TASK GOAL = Lines with "indústria": pull these out of the listing below.

PROVIDED MATERIAL =
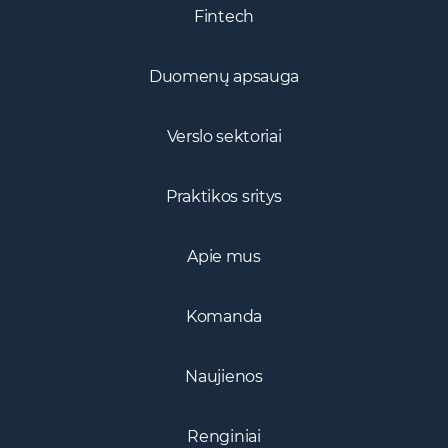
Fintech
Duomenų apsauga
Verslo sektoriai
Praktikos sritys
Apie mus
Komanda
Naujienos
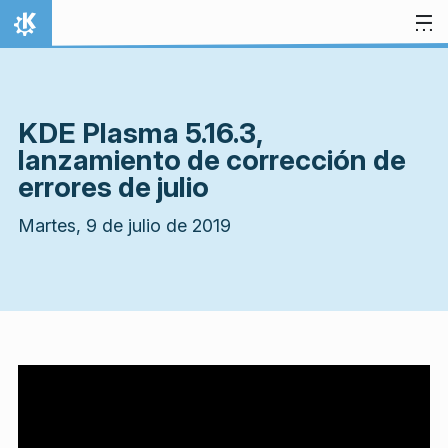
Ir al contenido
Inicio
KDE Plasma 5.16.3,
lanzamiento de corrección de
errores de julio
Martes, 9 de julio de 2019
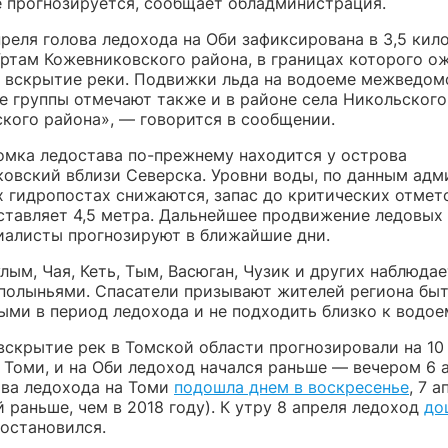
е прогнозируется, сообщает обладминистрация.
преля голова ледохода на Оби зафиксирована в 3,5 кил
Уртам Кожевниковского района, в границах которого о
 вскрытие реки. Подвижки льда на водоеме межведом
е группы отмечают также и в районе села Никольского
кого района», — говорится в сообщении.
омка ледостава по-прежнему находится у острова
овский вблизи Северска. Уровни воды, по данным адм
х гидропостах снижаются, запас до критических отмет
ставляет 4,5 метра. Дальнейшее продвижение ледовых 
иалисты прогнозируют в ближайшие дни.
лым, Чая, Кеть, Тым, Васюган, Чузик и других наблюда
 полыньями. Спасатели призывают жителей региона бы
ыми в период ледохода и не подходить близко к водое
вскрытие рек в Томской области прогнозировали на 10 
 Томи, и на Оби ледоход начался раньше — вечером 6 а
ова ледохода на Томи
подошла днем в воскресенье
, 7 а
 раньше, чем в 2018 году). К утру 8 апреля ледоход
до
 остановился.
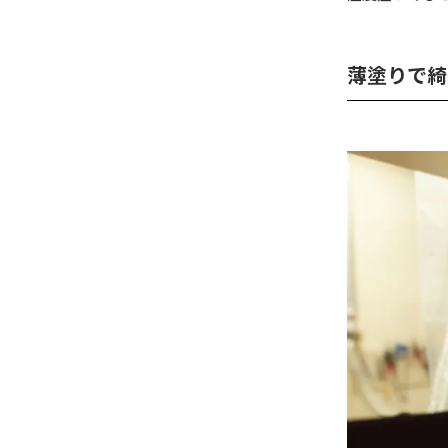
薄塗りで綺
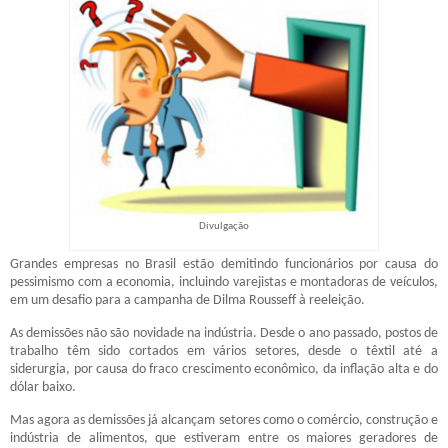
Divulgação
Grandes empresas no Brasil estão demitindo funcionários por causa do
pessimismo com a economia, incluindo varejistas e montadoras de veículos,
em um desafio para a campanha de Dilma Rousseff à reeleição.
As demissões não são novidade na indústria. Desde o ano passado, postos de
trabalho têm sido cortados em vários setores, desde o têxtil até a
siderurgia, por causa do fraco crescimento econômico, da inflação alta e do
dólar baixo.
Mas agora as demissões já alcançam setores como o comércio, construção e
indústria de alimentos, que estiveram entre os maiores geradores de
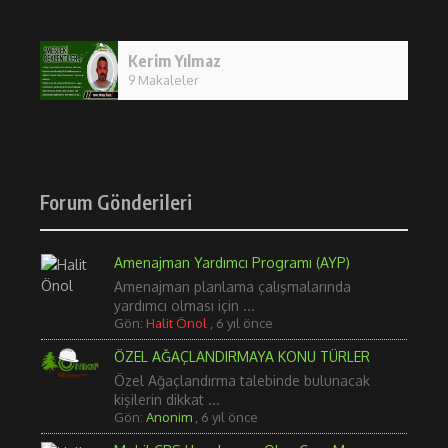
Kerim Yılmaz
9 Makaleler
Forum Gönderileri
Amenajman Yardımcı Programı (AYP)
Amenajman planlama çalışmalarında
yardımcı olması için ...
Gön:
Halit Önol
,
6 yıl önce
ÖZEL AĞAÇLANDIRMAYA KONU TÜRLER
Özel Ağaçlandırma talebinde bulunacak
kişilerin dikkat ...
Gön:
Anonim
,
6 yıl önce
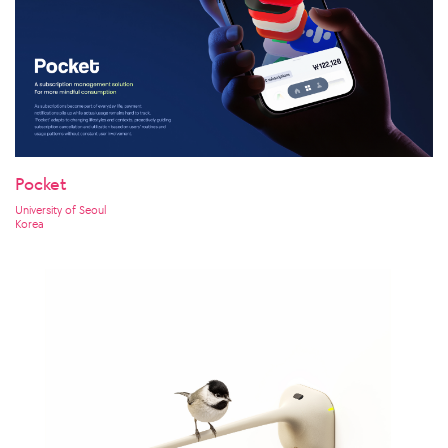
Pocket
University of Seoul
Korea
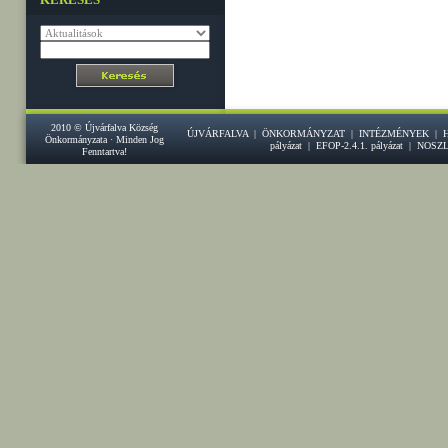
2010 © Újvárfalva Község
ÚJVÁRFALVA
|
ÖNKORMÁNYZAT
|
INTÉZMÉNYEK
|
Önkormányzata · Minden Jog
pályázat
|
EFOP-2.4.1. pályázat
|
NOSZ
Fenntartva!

OUTPUT =
As demissões não são novidade na indústria. Desde o ano passado, postos de
indústria de alimentos, que estiveram entre os maiores geradores de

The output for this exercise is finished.